The last time I saw Vera, she was very strictly criticizing the formal mistakes of "Crime in the Girl's School", and the director, Jiri Menzel, blushed like an apprehended schoolboy. She had started as a student of architecture (that might be where the architectural qualities of her best films came from), then she worked as a draughtsman (viz. her sense of form), then she turned into a model (emphasis on beauty and feminism), finally she got a small part in "The Emperor's Baker", and the film world swallowed her. First she worked as a clap-stick girl, then as an assistant, and finally she was accepted by the Film Academy. She went on to become one of the leading, and indeed truly revolutionary, personalities of the New Wave. She is the first important Czech directress; of her predecessors, Thea Cervenkova, an early pioneer, never made a film worth mentioning; and Zet Molas, alias Zdena Smolova, shared Vera's avant-garde creed but lacked her talent, and ended as a pro-Nazi informer.
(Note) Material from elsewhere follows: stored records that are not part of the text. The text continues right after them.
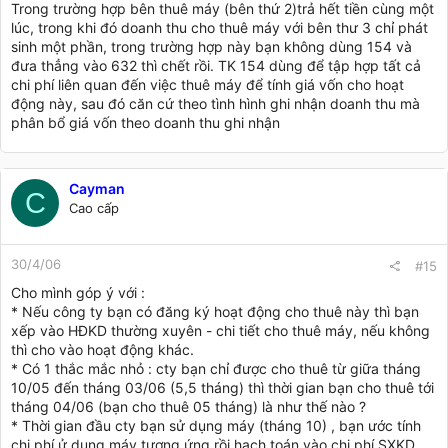
Trong trường hợp bên thuê máy (bên thứ 2)trả hết tiền cùng một
lúc, trong khi đó doanh thu cho thuê máy với bên thư 3 chỉ phát
sinh một phần, trong trường hợp này bạn không dùng 154 và
đưa thẳng vào 632 thì chết rồi. TK 154 dùng để tập hợp tất cả
chi phí liên quan đến việc thuê máy để tính giá vốn cho hoạt
động này, sau đó căn cứ theo tình hình ghi nhận doanh thu mà
phân bổ giá vốn theo doanh thu ghi nhận
Cayman
C
Cao cấp
30/4/06
#15
Cho mình góp ý với :
* Nếu công ty bạn có đăng ký hoạt động cho thuê này thì bạn
xếp vào HĐKD thường xuyên - chi tiết cho thuê máy, nếu không
thì cho vào hoạt động khác.
* Có 1 thắc mắc nhỏ : cty bạn chỉ được cho thuê từ giữa tháng
10/05 đến tháng 03/06 (5,5 tháng) thì thời gian bạn cho thuê tới
tháng 04/06 (bạn cho thuê 05 tháng) là như thế nào ?
* Thời gian đầu cty bạn sử dụng máy (tháng 10) , bạn ước tính
chi phí ử dụng máy tương ứng rồi hạch toán vào chi phí SXKD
In true feminist tradition Vera combined intensive intellectual effort with a feminine feeling for beauty and form. I believe that in her last film she escaped the danger of mere eclecticism, of which she is accused by Vratislav Effenberger. Besides, she has been accused of appropriation and imitation from the very beginning, and not only by orthodox surrealists. 'Of course, if you do things the old way,' vera answered them once, 'no one will accuse you of being an epigon, of copying those who did it that way long before you. But just you dare to try it another way!'
According to newspaper reports, Vera is currently working with the writer Iva Hercikova (script writer for Schorm's "Five Girls to Deal With), on a screen-play about Bozena Nemcova, a classical Czech authoress, who was a contemporary and admirer of Charles Dickens. It is not, as it might seem, an escape into the past, so well known from the recent history of Czech cinema, because it points towards a combination of Vera's traditional feminism with the most sympathetic feature of her philosophical statement: 'The artist may, and indeed must express only what he knows and what concerns him, because he thinks it should be changed. We want to create a new social morality and in the same breath we - artists - lie. Lying in art should be outlawed.... What more could we lose as artists, if we lost the truth?'
Bozena Nemcova was a very lonely nineteenth-century female rebel; despite the Victorian morality of her time, she had several known lovers, and dedicated her life not only to the fight for women's rights, but also the rights of her humiliated country. In an unhappy marriage (which was forced upon her by her parents), exploited by her publisher, she vegetated, surrounded by a hypocritically patriotic society, until she finally died at the age of forty-two of tuberculosis, before she was able to carry out her plan of emigrating to the United States. In the hands of Vera Chytilova, a philosopher and revolutionary of form, it could be a story 'of something else', rather than a depiction of the fate of one unhappy nineteenth-century, woman writer.